Buenos Aires, Argentina, Mar 9, 2017 / 12:02 am (CNA/EWTN News).- The deaths of seven inmates in a fire at a police station in Pergamino, Argentina has brought renewed criticisms of the “inhumane situation” experienced in prisons in the country. On March 2, seven people died inside Police Station No. 1 in Pergamino in an incident ending with a fire that was caused, according to preliminary information, by a fight between the prisoners.

In their statement entitled “Where is your brother?” the National Secretariat of Prison Pastoral Care invited “everyone to become aware of this inhumane situation that so many of our brothers live in, and we make an urgent demand to those directly and immediately responsible: ‘Don't put off actions that cannot wait!’”

The secretariat expressed its sorrow to the families and renewed its “commitment for life” in addition asking that “God in his great mercy may grant us the gift to discover every person as a brother and act accordingly.” “We cannot remain indifferent. These are seven lives taken away by the fire, they have names: Sergio, Federico, Alan, Franco, John Mario, Juan Carlos and Fernando Emanuel, they have families, they have histories, they are from our homeland,” the statement said.

According to reports, a fight among the prisoners broke out and led to mattresses being set on fire. The firefighters arrived late on the scene, and seven prisoners died. However, the secretariat of prison pastoral care said, “We can't just stop at a simplistic account of what happened” and “much less can we think…'seven less thieves.' With shame, much grief and indignation we want to ask forgiveness for expressions like that.” “In such a tragic event, there are many questions that have been waiting for answers for a long time, they require urgent decisions and concrete actions.” “Even when there are so many overcrowded prisoners and in inhumane conditions in the police stations, how can it be that they are not prepared for this? This reality has been going on for some time and it is increasing even though it has been repeatedly pointed out as inadmissible and therefore prohibited,” the statement said.

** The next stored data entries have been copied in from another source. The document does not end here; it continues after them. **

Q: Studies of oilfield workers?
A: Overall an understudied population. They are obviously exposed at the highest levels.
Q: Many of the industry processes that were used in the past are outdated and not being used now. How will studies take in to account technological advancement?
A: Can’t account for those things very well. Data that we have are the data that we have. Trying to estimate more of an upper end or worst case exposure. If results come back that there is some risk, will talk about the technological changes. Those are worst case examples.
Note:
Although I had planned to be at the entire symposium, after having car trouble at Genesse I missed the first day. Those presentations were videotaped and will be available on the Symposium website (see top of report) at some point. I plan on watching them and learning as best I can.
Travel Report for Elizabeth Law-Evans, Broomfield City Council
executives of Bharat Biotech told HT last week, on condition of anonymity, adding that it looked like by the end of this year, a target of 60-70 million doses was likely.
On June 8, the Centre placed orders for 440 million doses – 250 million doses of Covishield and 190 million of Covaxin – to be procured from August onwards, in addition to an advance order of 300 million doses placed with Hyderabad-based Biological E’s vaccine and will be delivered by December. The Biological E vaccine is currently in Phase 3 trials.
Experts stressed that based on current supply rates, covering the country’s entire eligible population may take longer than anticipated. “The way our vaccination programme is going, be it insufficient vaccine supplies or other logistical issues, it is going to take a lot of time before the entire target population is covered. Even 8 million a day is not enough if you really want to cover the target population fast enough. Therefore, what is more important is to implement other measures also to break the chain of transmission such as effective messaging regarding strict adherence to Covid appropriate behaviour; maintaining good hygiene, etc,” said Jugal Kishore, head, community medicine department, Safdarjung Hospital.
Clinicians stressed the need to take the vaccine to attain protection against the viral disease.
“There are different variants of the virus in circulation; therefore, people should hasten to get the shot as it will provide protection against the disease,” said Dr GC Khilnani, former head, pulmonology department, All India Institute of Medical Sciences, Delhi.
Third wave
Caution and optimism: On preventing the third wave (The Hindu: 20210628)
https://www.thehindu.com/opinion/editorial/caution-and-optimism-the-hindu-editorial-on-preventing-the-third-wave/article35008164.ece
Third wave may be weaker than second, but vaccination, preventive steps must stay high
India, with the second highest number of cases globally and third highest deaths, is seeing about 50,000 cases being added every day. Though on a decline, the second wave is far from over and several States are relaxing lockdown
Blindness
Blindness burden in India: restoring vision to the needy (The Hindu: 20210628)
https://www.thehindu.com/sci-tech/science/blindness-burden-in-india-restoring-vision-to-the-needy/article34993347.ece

“Police stations are not a suitable place for long-term detentions, far from minimum standards,” it continued. “Police stations don't have the preparations and the requirements demanded by the needs of a prison program.” The prison ministry secretariat reiterated that places of detention must protect life, “preserve and maintain psycho-physical integrity,” and have adequate sanitation, potable water, places for eating, resting, and access to education, among other things.

“Can it be admitted that there is no emergency protocol for situations like these, knowing that it is a public place, a police station, and even more so where there are people imprisoned under the responsibility of the state?” the secretariat said.